Well, I thought Raquel Welch in "One Million Years BC" ( wearing the animal skin-above







) was just about the hottest thing that ever walked. She had it all working for her. She would probably be mine. (Watch, tomorrow I'll see some Goddess strolling down the street and change my mind!) HEY, I'm entitled!







Flatband


----------



## NightKnight (Dec 16, 2009)

Hehe. I thought Kathy Ireland was HOTTTTT when I was a teenager. Rather liked Tiffany Amber Thissen too.


----------



## Hrawk (Oct 25, 2010)

Being the decadent hedonist that I am, I kinda had a thing for Shannen Doherty, but only when she kept her mouth closed and I couldn't see those teeth


----------



## Dayhiker (Mar 13, 2010)

Sophia Loren, I dreamed a thousand dreams.


----------



## Flatband (Dec 18, 2009)

OH DEAR GOD, How could I forget Sophia!-Sorry Bill. Another Goddess! Flatband


----------



## M.J (Nov 1, 2010)

"Pretty Woman" era Julia Roberts:








My wife says I have a thing for chicks with big mouths as I'm also partial to Hillary Swank and Amanda Peet


----------



## M.J (Nov 1, 2010)

Did I mention I'm significantly younger than you guys


----------



## smitty (Dec 17, 2009)

My first real girl friend when I was 15 and 16 was Herlinda Pena and she was "IT" then and I still think she is "ALL THAT" and more. She is married to a great guy and I even got to talk to her on the phone a few months ago.

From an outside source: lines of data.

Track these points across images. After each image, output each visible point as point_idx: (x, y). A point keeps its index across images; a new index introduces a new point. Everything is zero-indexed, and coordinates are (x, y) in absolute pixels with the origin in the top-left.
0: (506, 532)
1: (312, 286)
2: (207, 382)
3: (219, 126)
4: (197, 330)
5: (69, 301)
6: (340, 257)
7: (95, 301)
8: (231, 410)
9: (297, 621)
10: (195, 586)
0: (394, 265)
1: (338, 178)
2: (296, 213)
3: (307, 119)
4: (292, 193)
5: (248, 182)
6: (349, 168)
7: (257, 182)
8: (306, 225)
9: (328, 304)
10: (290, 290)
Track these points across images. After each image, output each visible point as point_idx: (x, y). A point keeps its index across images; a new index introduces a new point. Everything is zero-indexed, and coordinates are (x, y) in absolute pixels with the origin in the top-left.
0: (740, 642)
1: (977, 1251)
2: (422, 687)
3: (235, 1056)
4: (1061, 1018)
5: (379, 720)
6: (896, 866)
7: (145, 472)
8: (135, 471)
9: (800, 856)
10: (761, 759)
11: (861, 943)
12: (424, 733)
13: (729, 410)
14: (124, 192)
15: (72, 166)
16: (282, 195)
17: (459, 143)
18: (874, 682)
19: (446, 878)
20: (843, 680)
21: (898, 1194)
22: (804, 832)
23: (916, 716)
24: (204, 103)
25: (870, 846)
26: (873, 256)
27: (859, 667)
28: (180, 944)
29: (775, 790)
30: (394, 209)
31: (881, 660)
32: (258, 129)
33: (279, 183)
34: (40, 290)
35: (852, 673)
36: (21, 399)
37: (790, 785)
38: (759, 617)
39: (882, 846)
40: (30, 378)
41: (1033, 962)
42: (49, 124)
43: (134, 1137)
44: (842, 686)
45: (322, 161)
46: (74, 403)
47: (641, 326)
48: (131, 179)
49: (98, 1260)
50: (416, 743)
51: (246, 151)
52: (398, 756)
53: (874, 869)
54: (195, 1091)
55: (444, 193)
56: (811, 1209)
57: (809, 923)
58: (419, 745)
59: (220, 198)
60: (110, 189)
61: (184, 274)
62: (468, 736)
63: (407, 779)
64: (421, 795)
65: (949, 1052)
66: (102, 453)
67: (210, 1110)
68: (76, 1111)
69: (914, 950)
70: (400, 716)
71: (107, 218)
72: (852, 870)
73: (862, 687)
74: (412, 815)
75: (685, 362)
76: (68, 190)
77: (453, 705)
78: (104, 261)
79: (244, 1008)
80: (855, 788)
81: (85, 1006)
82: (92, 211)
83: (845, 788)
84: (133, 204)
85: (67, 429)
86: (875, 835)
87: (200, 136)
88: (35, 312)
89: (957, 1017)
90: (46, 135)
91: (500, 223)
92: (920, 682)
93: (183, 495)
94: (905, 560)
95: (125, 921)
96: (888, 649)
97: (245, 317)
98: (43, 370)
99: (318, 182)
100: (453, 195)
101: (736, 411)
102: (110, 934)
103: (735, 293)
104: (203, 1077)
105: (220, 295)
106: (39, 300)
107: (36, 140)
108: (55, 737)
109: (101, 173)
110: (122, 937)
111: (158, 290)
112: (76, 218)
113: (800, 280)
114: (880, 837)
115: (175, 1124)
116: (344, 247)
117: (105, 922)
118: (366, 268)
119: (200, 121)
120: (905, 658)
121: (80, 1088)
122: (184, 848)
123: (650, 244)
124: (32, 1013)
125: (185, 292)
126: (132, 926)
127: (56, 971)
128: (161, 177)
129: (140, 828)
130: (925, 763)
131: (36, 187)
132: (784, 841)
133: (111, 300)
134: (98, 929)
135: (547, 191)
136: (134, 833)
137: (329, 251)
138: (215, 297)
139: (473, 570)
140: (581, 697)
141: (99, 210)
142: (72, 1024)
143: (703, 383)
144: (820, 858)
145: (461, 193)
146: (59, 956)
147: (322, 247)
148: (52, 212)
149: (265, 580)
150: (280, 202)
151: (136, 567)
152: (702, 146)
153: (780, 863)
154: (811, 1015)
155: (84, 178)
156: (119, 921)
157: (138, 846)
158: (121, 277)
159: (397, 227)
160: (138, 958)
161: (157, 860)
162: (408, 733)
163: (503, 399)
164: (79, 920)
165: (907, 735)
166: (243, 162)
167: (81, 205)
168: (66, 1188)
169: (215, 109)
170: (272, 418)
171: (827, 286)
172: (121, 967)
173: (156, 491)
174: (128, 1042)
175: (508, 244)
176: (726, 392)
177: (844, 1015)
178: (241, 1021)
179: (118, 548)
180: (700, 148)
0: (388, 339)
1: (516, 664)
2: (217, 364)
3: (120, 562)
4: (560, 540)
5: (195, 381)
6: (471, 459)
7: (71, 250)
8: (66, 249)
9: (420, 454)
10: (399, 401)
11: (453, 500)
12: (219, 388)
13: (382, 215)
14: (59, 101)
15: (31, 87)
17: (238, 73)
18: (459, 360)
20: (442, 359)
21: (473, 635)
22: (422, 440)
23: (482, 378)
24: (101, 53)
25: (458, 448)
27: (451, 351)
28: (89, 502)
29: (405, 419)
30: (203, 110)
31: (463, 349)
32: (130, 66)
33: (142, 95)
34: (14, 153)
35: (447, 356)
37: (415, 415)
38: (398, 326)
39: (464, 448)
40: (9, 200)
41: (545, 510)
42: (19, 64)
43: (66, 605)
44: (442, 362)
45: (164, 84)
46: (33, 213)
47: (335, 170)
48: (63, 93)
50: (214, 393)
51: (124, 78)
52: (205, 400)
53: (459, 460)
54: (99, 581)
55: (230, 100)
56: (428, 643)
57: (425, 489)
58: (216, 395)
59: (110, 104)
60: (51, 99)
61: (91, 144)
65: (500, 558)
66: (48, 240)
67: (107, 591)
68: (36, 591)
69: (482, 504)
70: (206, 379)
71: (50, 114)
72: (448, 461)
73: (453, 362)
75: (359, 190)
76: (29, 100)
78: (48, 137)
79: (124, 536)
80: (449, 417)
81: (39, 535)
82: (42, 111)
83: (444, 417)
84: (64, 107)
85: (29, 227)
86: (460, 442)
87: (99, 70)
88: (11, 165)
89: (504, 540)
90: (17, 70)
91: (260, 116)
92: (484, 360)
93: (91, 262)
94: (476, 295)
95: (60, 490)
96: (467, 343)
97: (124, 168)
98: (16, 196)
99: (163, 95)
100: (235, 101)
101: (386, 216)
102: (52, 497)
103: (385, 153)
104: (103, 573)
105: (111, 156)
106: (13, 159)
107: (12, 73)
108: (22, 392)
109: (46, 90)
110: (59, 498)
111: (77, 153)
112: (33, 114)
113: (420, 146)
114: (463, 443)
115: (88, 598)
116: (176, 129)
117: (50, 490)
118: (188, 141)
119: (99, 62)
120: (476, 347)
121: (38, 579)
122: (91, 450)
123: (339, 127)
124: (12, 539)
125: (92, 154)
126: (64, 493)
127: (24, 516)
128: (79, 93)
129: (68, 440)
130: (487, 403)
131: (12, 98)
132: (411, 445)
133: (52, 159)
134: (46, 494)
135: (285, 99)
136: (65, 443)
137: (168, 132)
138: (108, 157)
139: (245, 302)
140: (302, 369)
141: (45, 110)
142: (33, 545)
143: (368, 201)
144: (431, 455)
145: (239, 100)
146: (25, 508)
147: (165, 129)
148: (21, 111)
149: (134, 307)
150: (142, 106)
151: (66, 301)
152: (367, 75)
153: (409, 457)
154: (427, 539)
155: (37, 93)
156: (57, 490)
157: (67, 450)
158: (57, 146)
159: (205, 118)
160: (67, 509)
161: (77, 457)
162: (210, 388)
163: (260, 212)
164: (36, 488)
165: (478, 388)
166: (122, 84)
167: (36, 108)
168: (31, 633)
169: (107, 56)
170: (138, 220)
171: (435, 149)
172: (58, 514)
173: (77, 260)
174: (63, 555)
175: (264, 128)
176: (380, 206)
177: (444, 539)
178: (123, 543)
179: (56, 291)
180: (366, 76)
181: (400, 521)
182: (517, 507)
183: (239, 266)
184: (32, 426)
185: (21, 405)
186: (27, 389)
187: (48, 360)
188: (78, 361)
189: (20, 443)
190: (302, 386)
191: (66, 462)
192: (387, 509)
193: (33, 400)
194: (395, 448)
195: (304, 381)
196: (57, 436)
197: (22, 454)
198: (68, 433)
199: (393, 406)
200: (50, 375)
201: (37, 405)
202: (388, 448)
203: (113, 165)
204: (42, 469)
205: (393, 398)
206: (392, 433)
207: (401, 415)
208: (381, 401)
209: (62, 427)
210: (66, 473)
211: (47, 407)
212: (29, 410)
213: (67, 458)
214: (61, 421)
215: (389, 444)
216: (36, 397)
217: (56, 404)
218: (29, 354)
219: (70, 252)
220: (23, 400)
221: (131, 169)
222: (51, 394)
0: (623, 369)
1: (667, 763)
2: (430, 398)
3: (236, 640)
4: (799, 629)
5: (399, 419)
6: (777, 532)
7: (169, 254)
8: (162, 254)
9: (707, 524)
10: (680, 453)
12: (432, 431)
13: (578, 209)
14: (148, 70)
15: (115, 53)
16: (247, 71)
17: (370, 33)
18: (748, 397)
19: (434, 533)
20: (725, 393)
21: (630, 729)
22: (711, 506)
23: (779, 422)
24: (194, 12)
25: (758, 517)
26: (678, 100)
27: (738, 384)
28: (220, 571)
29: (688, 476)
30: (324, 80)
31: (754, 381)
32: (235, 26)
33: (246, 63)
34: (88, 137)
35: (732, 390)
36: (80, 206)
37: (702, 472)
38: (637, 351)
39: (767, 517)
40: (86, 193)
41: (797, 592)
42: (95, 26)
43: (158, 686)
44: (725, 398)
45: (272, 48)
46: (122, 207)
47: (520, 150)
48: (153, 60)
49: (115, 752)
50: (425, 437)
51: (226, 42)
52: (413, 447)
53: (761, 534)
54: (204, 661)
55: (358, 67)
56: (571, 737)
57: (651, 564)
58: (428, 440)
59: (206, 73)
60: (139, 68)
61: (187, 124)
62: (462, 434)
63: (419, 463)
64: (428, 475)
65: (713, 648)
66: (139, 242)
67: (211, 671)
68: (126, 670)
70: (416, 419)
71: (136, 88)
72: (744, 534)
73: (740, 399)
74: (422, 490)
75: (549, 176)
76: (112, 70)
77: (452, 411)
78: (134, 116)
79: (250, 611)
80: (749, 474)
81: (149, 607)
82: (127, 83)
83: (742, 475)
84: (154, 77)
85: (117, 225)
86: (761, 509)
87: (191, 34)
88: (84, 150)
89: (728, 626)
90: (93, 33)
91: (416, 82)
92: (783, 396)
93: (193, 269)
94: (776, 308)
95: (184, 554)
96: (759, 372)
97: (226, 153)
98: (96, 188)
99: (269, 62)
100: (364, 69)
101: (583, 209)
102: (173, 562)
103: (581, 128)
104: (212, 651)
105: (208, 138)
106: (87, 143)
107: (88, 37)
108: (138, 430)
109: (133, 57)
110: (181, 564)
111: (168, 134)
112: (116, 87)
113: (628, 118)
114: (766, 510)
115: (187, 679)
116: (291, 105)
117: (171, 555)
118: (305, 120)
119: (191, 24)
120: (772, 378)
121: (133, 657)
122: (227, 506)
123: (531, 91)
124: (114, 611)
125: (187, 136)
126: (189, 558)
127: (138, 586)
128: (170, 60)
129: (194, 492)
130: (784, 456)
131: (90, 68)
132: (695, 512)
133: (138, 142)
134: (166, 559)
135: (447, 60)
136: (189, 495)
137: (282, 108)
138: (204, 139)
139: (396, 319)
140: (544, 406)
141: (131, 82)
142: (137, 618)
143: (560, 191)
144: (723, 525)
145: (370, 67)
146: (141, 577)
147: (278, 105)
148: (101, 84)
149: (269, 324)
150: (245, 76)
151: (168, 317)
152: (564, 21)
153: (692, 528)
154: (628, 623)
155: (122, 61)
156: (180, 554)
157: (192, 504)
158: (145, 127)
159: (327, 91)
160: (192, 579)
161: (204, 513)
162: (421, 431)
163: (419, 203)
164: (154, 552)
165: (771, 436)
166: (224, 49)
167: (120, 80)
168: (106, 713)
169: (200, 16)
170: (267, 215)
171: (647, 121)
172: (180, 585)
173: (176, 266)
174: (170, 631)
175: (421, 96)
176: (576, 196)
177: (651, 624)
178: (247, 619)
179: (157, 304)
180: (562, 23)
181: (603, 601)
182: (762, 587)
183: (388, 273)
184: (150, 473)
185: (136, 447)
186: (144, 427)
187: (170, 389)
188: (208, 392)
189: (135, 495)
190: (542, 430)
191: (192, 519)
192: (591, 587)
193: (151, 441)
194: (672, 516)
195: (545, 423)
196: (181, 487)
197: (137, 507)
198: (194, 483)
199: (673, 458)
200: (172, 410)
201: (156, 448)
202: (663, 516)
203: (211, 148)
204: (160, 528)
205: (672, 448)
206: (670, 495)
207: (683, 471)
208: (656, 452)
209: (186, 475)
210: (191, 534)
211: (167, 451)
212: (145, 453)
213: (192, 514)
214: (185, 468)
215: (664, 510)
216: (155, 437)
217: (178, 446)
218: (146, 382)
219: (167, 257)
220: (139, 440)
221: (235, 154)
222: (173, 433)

Sorry, no picture because I don't want you guys slobbering all over her.


----------



## Flatband (Dec 18, 2009)

****, Smitty that must hurt! BTW,great hearing from you Bud! Flatband


----------



## jskeen (Feb 7, 2011)

The one that had it all for me way back then had to be Stevie. I don't know which was stronger, the voice or the body. I think it was the whole package. Goddess on earth looks and that heartbreaking voice singing about how she needed somebody to take care of her. I'm not sure I would have made it through puberty without her.


----------



## Flatband (Dec 18, 2009)

Major league vocals Skeen! Wonderful lady and boy could she ROCK!!!!Flatband


----------



## wombat (Jun 10, 2011)

I can't believe no one has posted Farrah yet!!!


----------



## Flatband (Dec 18, 2009)

AHHHHH! The 80's Pinup Queen!


----------